Exercise details → Every record here must be set down once more, precisely as it reads.

Records from a data source:

____________

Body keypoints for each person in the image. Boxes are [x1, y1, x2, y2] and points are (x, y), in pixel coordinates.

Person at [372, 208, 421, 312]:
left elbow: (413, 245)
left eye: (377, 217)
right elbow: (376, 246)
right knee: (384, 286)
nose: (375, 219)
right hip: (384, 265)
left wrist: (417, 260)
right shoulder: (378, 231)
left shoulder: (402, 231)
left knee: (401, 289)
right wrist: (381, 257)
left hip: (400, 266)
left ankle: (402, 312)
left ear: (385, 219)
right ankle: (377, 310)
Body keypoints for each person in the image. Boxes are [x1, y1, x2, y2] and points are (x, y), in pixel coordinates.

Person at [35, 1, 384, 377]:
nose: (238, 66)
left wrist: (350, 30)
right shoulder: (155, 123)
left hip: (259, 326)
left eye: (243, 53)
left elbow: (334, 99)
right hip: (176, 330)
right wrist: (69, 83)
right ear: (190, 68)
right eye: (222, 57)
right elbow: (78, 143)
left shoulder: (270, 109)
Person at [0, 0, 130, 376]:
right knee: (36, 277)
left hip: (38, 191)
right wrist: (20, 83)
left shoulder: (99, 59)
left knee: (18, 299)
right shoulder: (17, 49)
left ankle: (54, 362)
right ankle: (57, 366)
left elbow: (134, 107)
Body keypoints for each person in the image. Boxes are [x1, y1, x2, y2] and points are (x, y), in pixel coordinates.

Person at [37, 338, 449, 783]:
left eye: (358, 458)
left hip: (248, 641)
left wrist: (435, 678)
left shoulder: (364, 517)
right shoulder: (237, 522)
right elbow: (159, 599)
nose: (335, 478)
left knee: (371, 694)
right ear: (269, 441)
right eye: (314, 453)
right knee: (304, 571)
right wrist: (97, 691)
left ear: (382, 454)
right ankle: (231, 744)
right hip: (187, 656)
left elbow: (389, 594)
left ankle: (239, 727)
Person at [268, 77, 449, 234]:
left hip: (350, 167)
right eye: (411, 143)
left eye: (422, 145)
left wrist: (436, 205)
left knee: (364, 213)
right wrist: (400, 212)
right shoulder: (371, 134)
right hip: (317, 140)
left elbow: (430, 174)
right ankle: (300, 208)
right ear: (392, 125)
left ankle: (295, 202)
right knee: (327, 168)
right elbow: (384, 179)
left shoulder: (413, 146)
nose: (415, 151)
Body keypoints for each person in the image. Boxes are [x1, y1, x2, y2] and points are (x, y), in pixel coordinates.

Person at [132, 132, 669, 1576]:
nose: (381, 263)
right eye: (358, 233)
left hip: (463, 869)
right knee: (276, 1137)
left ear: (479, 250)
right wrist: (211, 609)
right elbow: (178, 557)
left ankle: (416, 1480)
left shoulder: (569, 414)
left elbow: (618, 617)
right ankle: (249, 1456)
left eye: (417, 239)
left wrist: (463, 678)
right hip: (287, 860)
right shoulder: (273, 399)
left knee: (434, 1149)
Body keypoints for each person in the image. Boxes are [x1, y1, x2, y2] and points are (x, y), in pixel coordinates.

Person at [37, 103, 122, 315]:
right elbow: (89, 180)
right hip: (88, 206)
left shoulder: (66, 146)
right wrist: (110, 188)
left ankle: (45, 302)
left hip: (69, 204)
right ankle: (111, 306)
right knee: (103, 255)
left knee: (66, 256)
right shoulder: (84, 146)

____________

Output →
Body keypoints for each person in the image. Boxes are [x1, y1, x2, y2] and points are (x, y), in pixel coordinates.

Person at [372, 208, 421, 312]:
left elbow: (413, 245)
left eye: (377, 217)
right elbow: (376, 246)
right knee: (384, 286)
nose: (375, 219)
right hip: (384, 265)
left wrist: (417, 260)
right shoulder: (378, 231)
left shoulder: (402, 231)
left knee: (401, 289)
right wrist: (381, 257)
left hip: (400, 266)
left ankle: (402, 312)
left ear: (385, 219)
right ankle: (377, 310)
Body keypoints for each person in the image. Boxes are [x1, y1, x2, y2] and points are (x, y), in pixel coordinates.

Person at [35, 1, 384, 377]:
nose: (238, 66)
left wrist: (350, 30)
right shoulder: (155, 123)
left hip: (259, 326)
left eye: (243, 53)
left elbow: (334, 99)
right hip: (176, 330)
right wrist: (69, 83)
right ear: (190, 68)
right eye: (222, 57)
right elbow: (78, 143)
left shoulder: (270, 109)
Person at [0, 0, 130, 376]:
right knee: (36, 277)
left hip: (38, 191)
right wrist: (20, 83)
left shoulder: (99, 59)
left knee: (18, 299)
right shoulder: (17, 49)
left ankle: (54, 362)
right ankle: (57, 366)
left elbow: (134, 107)
Body keypoints for each person in the image. Boxes are [x1, y1, x2, y2] and points are (x, y), in pixel coordinates.

Person at [37, 338, 449, 783]:
left eye: (358, 458)
left hip: (248, 641)
left wrist: (435, 678)
left shoulder: (364, 517)
right shoulder: (237, 522)
right elbow: (159, 599)
nose: (335, 478)
left knee: (371, 694)
right ear: (269, 441)
right eye: (314, 453)
right knee: (304, 571)
right wrist: (97, 691)
left ear: (382, 454)
right ankle: (231, 744)
right hip: (187, 656)
left elbow: (389, 594)
left ankle: (239, 727)
Person at [268, 77, 449, 234]:
left hip: (350, 167)
right eye: (411, 143)
left eye: (422, 145)
left wrist: (436, 205)
left knee: (364, 213)
right wrist: (400, 212)
right shoulder: (371, 134)
right hip: (317, 140)
left elbow: (430, 174)
right ankle: (300, 208)
right ear: (392, 125)
left ankle: (295, 202)
right knee: (327, 168)
right elbow: (384, 179)
left shoulder: (413, 146)
nose: (415, 151)
Body keypoints for each person in the image. Boxes are [x1, y1, x2, y2] and points are (x, y), in pixel coordinates.

Person at [132, 132, 669, 1576]:
nose: (381, 263)
right eye: (358, 233)
left hip: (463, 869)
right knee: (276, 1137)
left ear: (479, 250)
right wrist: (211, 609)
right elbow: (178, 557)
left ankle: (416, 1480)
left shoulder: (569, 414)
left elbow: (618, 617)
right ankle: (249, 1456)
left eye: (417, 239)
left wrist: (463, 678)
right hip: (287, 860)
right shoulder: (273, 399)
left knee: (434, 1149)
Body keypoints for each person in the image. Boxes are [x1, y1, x2, y2] and points are (x, y), in pixel coordinates.

Person at [37, 103, 122, 315]:
right elbow: (89, 180)
right hip: (88, 206)
left shoulder: (66, 146)
right wrist: (110, 188)
left ankle: (45, 302)
left hip: (69, 204)
right ankle: (111, 306)
right knee: (103, 255)
left knee: (66, 256)
right shoulder: (84, 146)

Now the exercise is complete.